══ Oefentekst

De raad van bestuur wijst een voorzitter en een plaatsvervangende voorzitter aan.

Art 25/5. De raad van bestuur richt een commissie invest op, die bestaat uit een effectief lid en een plaatsvervanger voorgedragen door respectievelijk het

Departement Economie, Wetenschap en Innovatie, de Participatiemaatschappij Vlaanderen en het FWO. Voor het FWO kunnen noch leden van de raad van bestuur noch medewerkers zitting hebben in de commissie invest.

In het eerste lid wordt verstaan onder:

1° Departement Economie, Wetenschap en Innovatie: het departement, vermeld in artikel 21, §1, van het besluit van de Vlaamse Regering van 3 juni 2005 met betrekking tot de organisatie van de Vlaamse administratie;

2° Participatiemaatschappij Vlaanderen: de naamloze vennootschap Participatiemaatschappij Vlaanderen opgericht bij notariële akte van 31 juli 1995, bij uittreksel gepubliceerd in het Belgisch Staatsblad van 25 augustus 1995 onder het nummer 950825-236, met inbegrip van alle latere wijzigingen van de statuten..

De leden van de commissie invest worden door de raad van bestuur benoemd voor een hernieuwbare termijn van zes jaar.

De raad van bestuur wijst onder de leden een voorzitter en een plaatsvervangend voorzitter aan.

Hoofdstuk 3. Middelzware onderzoeksinfrastructuur

Art. 25/6. Conform artikel 18, §8, van het decreet van 30 april 2009 wordt het bedrag dat jaarlijks beschikbaar is voor middelzware onderzoeksinfrastructuur over de associaties verdeeld met toepassing van een verdeelsleutel die op de volgende wijze wordt bepaald:

(S BOF/(S BOF + S IOF) x BOF-sleutel) + (S IOF/(S BOF + S IOF) x IOF-sleutel), waarbij:

1° S BOF: het globale bedrag van de overheidstoelage voor de Bijzondere Onderzoeksfondsen, namelijk BOF-algemeen, BOF-Methusalem, BOF- Tenure Track;

2° S IOF: de globale dotatie voor de subsidiëring van de Industriële Onderzoeksfondsen;

3° BOF-sleutel: de verdeelsleutel, vermeld in artikel 41 van het BOF-besluit;

4° IOF-sleutel: de verdeelsleutel, vermeld in hoofdstuk V, afdeling 1, van het besluit van de Vlaamse Regering van 29 mei 2009 betreffende de

ondersteuning van de Industriële Onderzoeksfondsen en de

interfaceactiviteiten van de associaties in de Vlaamse Gemeenschap.

════
══ Gegevens

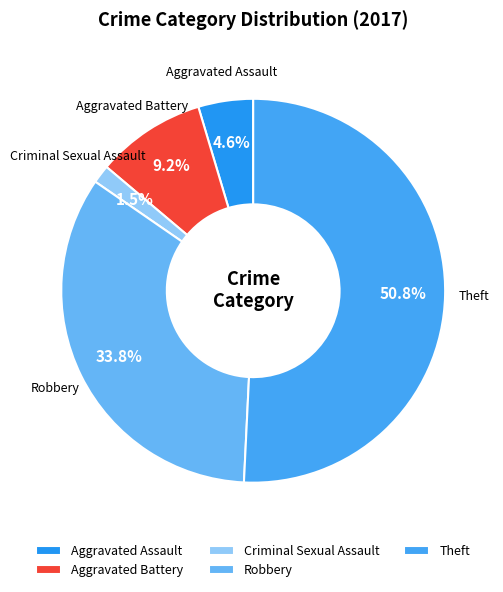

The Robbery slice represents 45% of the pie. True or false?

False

════
══ Gegevens

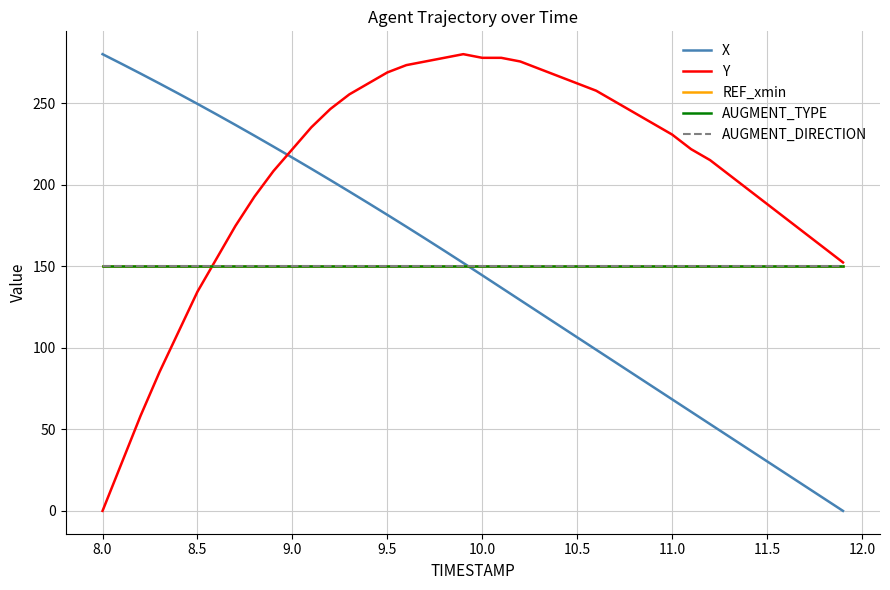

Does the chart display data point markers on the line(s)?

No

════

▸ **Vragen en opdrachten**
A. Voor welke termijn benoemt de raad van bestuur volgens de oefentekst de leden van de commissie invest?
B. Schrijf uit de oefentekst het stuk over dat begint bij "Departement Economie, Wetenschap en Innovatie, de" en doorloopt tot en met "de commissie invest.".
De lijst heb je voor deze opdrachten niet nodig.

▸ **Antwoorden**
A. Voor een hernieuwbare termijn van zes jaar.

B.
Departement Economie, Wetenschap en Innovatie, de Participatiemaatschappij Vlaanderen en het FWO. Voor het FWO kunnen noch leden van de raad van bestuur noch medewerkers zitting hebben in de commissie invest.